The thirtieth reading from the Torah and seventh reading from Leviticus is named Kedoshim, which mean "holy." The title comes from the words in Leviticus 19:2, which says, "You shall be holy, for I the LORD your God am holy." Leviticus 19 describes the holy community through a series of specific commandments. Leviticus 20 warns against the snares of sexual immorality and idolatry, mandating a death penalty for certain sins. Except in biblical leap years, Kedoshim is read on the same Sabbath as the previous reading, Acharei Mot.

What does a holy person look like? Do you picture a priest or a nun? Maybe a preacher? Perhaps you imagine a Chassidic Jew with a full beard, side locks and black hat. Leviticus 19-20 contains the Bible's description of what holiness looks like.

The passage begins with the words, "Speak to all the congregation of the sons of Israel and say to them, 'You shall be holy, for I the LORD your God am holy'" (Leviticus 19:2).One of the laws of holiness states, "You shall not steal, nor deal falsely, nor lie to one another" (Leviticus 19:11).

Have you ever been ripped off by a religious person? It's not surprising when we are cheated by people of the world. But it is disconcerting when a professing Christian or an observant Jew deceives or financially abuses us. We expect more from the religious person than a secular person. We assume that a religious person will conduct his affairs in concert with his moral values. That makes the religious person different from the secular person. That's what being holy is all about.
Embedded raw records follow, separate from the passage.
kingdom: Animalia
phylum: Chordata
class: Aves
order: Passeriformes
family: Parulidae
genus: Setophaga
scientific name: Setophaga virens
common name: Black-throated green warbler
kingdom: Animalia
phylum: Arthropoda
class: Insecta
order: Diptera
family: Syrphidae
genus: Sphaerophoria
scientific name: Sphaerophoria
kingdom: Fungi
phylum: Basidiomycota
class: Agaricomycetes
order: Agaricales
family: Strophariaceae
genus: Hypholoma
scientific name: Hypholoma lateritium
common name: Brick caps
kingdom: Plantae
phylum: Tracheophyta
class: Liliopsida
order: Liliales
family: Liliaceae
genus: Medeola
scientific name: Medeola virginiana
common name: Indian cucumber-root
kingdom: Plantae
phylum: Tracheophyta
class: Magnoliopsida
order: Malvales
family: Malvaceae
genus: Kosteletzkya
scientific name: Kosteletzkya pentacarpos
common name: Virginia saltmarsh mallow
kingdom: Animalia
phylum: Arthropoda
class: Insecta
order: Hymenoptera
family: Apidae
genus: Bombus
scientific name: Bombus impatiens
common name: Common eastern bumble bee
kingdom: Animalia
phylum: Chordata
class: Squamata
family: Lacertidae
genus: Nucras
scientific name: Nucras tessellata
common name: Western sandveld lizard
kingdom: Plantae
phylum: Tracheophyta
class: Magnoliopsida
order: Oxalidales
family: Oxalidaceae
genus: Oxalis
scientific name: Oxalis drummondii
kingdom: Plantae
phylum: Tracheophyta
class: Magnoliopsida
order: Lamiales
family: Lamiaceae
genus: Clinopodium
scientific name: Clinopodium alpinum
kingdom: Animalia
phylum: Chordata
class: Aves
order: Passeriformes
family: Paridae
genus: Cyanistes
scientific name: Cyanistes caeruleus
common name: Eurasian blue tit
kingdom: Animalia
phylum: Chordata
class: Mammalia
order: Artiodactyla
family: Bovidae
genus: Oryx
The Torah says that when a religious person conducts himself without integrity, he profanes the name of God. The word profane is the opposite of the word holy. Holy means "set apart." Profane means "common and ordinary." When a religious person conducts himself no differently than the common, ordinary people around him, he makes God look common and ordinary too. He damages God's reputation. An unbeliever who steals, deceives, lies, perjures and swindles is unremarkable, but when a believer acts that way, he disgraces the faith and gives opportunity for unbelievers to say, "You see? He is just like us. I knew there was no substance to his God or his religion."

The sages understood the commandment, "You shall not oppress your neighbor, nor rob him" (Leviticus 19:13) to be a prohibition against dishonest business transactions. As disciples of Yeshua obedient to God's Torah, we need to strive for scrupulous honesty, especially in matters of business.